** TASK STATEMENT **
When you copy the entries, keep every word exactly as it stands.

Collected data:
━━━━━━

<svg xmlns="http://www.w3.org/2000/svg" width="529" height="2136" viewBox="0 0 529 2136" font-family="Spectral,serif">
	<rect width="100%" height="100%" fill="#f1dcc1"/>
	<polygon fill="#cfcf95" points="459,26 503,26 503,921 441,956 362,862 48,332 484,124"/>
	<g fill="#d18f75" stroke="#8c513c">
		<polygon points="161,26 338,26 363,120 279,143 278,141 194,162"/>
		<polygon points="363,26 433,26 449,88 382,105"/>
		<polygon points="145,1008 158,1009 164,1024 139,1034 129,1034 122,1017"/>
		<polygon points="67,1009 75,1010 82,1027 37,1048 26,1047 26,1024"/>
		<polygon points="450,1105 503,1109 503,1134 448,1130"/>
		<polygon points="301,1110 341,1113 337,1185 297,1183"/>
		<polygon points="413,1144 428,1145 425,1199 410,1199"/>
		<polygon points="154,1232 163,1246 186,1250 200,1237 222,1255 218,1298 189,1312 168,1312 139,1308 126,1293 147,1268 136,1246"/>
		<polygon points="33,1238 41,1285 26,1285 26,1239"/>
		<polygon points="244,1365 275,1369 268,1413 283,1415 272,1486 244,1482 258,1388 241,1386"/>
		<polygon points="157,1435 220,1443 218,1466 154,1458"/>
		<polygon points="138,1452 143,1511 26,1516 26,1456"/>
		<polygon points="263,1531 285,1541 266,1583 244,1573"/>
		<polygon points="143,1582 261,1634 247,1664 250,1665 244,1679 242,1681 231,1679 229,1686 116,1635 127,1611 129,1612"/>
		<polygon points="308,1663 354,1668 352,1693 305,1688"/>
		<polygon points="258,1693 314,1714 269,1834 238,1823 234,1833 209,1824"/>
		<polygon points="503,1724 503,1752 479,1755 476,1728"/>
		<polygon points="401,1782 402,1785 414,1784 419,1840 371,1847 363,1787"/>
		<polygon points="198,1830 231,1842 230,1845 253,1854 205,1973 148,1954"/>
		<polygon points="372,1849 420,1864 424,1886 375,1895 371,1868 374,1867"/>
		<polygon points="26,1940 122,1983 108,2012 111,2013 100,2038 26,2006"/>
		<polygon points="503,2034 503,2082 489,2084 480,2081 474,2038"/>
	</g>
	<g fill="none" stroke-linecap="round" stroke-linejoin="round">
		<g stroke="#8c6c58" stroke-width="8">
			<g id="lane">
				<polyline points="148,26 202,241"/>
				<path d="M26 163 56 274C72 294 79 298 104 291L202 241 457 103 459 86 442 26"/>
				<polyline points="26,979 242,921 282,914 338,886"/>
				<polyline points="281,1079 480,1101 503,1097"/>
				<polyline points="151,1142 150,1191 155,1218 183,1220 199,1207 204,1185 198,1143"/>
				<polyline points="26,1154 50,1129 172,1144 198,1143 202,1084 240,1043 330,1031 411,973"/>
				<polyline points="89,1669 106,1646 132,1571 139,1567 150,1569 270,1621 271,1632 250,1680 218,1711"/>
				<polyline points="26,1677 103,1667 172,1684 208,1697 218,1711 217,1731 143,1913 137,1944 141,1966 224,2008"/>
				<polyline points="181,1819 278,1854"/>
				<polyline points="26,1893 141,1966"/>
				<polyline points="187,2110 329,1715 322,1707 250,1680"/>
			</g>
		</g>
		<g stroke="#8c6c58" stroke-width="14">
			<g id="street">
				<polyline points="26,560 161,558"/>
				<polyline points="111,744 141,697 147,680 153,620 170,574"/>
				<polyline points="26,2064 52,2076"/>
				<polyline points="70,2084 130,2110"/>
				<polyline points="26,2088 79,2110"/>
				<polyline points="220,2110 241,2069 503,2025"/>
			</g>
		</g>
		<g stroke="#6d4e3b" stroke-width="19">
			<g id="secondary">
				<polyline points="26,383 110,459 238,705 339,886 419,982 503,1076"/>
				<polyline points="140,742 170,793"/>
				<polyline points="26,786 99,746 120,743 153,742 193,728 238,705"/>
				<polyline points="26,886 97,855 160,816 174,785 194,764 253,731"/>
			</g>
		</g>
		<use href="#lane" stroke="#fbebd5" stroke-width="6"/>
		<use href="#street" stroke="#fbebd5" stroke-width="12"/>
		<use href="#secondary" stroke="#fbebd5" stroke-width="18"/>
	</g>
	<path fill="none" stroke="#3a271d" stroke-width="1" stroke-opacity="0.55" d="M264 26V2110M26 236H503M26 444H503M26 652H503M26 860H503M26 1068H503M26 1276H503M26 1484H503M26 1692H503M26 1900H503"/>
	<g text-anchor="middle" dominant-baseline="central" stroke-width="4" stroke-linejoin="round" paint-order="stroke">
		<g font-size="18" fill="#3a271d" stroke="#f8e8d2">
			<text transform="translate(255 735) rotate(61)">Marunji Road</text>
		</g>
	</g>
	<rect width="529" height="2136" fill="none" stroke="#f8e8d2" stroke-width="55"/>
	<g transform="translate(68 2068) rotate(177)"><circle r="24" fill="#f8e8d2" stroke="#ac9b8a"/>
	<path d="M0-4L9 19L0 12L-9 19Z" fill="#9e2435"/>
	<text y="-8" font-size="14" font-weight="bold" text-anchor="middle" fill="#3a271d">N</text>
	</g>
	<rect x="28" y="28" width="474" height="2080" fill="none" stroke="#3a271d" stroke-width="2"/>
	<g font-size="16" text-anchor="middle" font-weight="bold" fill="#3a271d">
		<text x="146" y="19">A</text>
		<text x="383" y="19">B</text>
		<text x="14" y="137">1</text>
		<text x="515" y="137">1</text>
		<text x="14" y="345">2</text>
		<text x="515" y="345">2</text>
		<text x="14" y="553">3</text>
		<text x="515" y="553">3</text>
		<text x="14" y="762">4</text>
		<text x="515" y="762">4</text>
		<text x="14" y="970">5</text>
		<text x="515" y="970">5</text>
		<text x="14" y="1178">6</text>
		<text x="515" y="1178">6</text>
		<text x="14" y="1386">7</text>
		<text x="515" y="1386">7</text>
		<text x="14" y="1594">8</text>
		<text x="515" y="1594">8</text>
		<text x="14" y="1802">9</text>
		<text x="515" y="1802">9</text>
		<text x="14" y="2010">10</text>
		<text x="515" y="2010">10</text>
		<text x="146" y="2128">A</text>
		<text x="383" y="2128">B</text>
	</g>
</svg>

━━━━━━

** REPLY **
<svg xmlns="http://www.w3.org/2000/svg" width="529" height="2136" viewBox="0 0 529 2136" font-family="Spectral,serif">
	<rect width="100%" height="100%" fill="#f1dcc1"/>
	<polygon fill="#cfcf95" points="459,26 503,26 503,921 441,956 362,862 48,332 484,124"/>
	<g fill="#d18f75" stroke="#8c513c">
		<polygon points="161,26 338,26 363,120 279,143 278,141 194,162"/>
		<polygon points="363,26 433,26 449,88 382,105"/>
		<polygon points="145,1008 158,1009 164,1024 139,1034 129,1034 122,1017"/>
		<polygon points="67,1009 75,1010 82,1027 37,1048 26,1047 26,1024"/>
		<polygon points="450,1105 503,1109 503,1134 448,1130"/>
		<polygon points="301,1110 341,1113 337,1185 297,1183"/>
		<polygon points="413,1144 428,1145 425,1199 410,1199"/>
		<polygon points="154,1232 163,1246 186,1250 200,1237 222,1255 218,1298 189,1312 168,1312 139,1308 126,1293 147,1268 136,1246"/>
		<polygon points="33,1238 41,1285 26,1285 26,1239"/>
		<polygon points="244,1365 275,1369 268,1413 283,1415 272,1486 244,1482 258,1388 241,1386"/>
		<polygon points="157,1435 220,1443 218,1466 154,1458"/>
		<polygon points="138,1452 143,1511 26,1516 26,1456"/>
		<polygon points="263,1531 285,1541 266,1583 244,1573"/>
		<polygon points="143,1582 261,1634 247,1664 250,1665 244,1679 242,1681 231,1679 229,1686 116,1635 127,1611 129,1612"/>
		<polygon points="308,1663 354,1668 352,1693 305,1688"/>
		<polygon points="258,1693 314,1714 269,1834 238,1823 234,1833 209,1824"/>
		<polygon points="503,1724 503,1752 479,1755 476,1728"/>
		<polygon points="401,1782 402,1785 414,1784 419,1840 371,1847 363,1787"/>
		<polygon points="198,1830 231,1842 230,1845 253,1854 205,1973 148,1954"/>
		<polygon points="372,1849 420,1864 424,1886 375,1895 371,1868 374,1867"/>
		<polygon points="26,1940 122,1983 108,2012 111,2013 100,2038 26,2006"/>
		<polygon points="503,2034 503,2082 489,2084 480,2081 474,2038"/>
	</g>
	<g fill="none" stroke-linecap="round" stroke-linejoin="round">
		<g stroke="#8c6c58" stroke-width="8">
			<g id="lane">
				<polyline points="148,26 202,241"/>
				<path d="M26 163 56 274C72 294 79 298 104 291L202 241 457 103 459 86 442 26"/>
				<polyline points="26,979 242,921 282,914 338,886"/>
				<polyline points="281,1079 480,1101 503,1097"/>
				<polyline points="151,1142 150,1191 155,1218 183,1220 199,1207 204,1185 198,1143"/>
				<polyline points="26,1154 50,1129 172,1144 198,1143 202,1084 240,1043 330,1031 411,973"/>
				<polyline points="89,1669 106,1646 132,1571 139,1567 150,1569 270,1621 271,1632 250,1680 218,1711"/>
				<polyline points="26,1677 103,1667 172,1684 208,1697 218,1711 217,1731 143,1913 137,1944 141,1966 224,2008"/>
				<polyline points="181,1819 278,1854"/>
				<polyline points="26,1893 141,1966"/>
				<polyline points="187,2110 329,1715 322,1707 250,1680"/>
			</g>
		</g>
		<g stroke="#8c6c58" stroke-width="14">
			<g id="street">
				<polyline points="26,560 161,558"/>
				<polyline points="111,744 141,697 147,680 153,620 170,574"/>
				<polyline points="26,2064 52,2076"/>
				<polyline points="70,2084 130,2110"/>
				<polyline points="26,2088 79,2110"/>
				<polyline points="220,2110 241,2069 503,2025"/>
			</g>
		</g>
		<g stroke="#6d4e3b" stroke-width="19">
			<g id="secondary">
				<polyline points="26,383 110,459 238,705 339,886 419,982 503,1076"/>
				<polyline points="140,742 170,793"/>
				<polyline points="26,786 99,746 120,743 153,742 193,728 238,705"/>
				<polyline points="26,886 97,855 160,816 174,785 194,764 253,731"/>
			</g>
		</g>
		<use href="#lane" stroke="#fbebd5" stroke-width="6"/>
		<use href="#street" stroke="#fbebd5" stroke-width="12"/>
		<use href="#secondary" stroke="#fbebd5" stroke-width="18"/>
	</g>
	<path fill="none" stroke="#3a271d" stroke-width="1" stroke-opacity="0.55" d="M264 26V2110M26 236H503M26 444H503M26 652H503M26 860H503M26 1068H503M26 1276H503M26 1484H503M26 1692H503M26 1900H503"/>
	<g text-anchor="middle" dominant-baseline="central" stroke-width="4" stroke-linejoin="round" paint-order="stroke">
		<g font-size="18" fill="#3a271d" stroke="#f8e8d2">
			<text transform="translate(255 735) rotate(61)">Marunji Road</text>
		</g>
	</g>
	<rect width="529" height="2136" fill="none" stroke="#f8e8d2" stroke-width="55"/>
	<g transform="translate(68 2068) rotate(177)"><circle r="24" fill="#f8e8d2" stroke="#ac9b8a"/>
	<path d="M0-4L9 19L0 12L-9 19Z" fill="#9e2435"/>
	<text y="-8" font-size="14" font-weight="bold" text-anchor="middle" fill="#3a271d">N</text>
	</g>
	<rect x="28" y="28" width="474" height="2080" fill="none" stroke="#3a271d" stroke-width="2"/>
	<g font-size="16" text-anchor="middle" font-weight="bold" fill="#3a271d">
		<text x="146" y="19">A</text>
		<text x="383" y="19">B</text>
		<text x="14" y="137">1</text>
		<text x="515" y="137">1</text>
		<text x="14" y="345">2</text>
		<text x="515" y="345">2</text>
		<text x="14" y="553">3</text>
		<text x="515" y="553">3</text>
		<text x="14" y="762">4</text>
		<text x="515" y="762">4</text>
		<text x="14" y="970">5</text>
		<text x="515" y="970">5</text>
		<text x="14" y="1178">6</text>
		<text x="515" y="1178">6</text>
		<text x="14" y="1386">7</text>
		<text x="515" y="1386">7</text>
		<text x="14" y="1594">8</text>
		<text x="515" y="1594">8</text>
		<text x="14" y="1802">9</text>
		<text x="515" y="1802">9</text>
		<text x="14" y="2010">10</text>
		<text x="515" y="2010">10</text>
		<text x="146" y="2128">A</text>
		<text x="383" y="2128">B</text>
	</g>
</svg>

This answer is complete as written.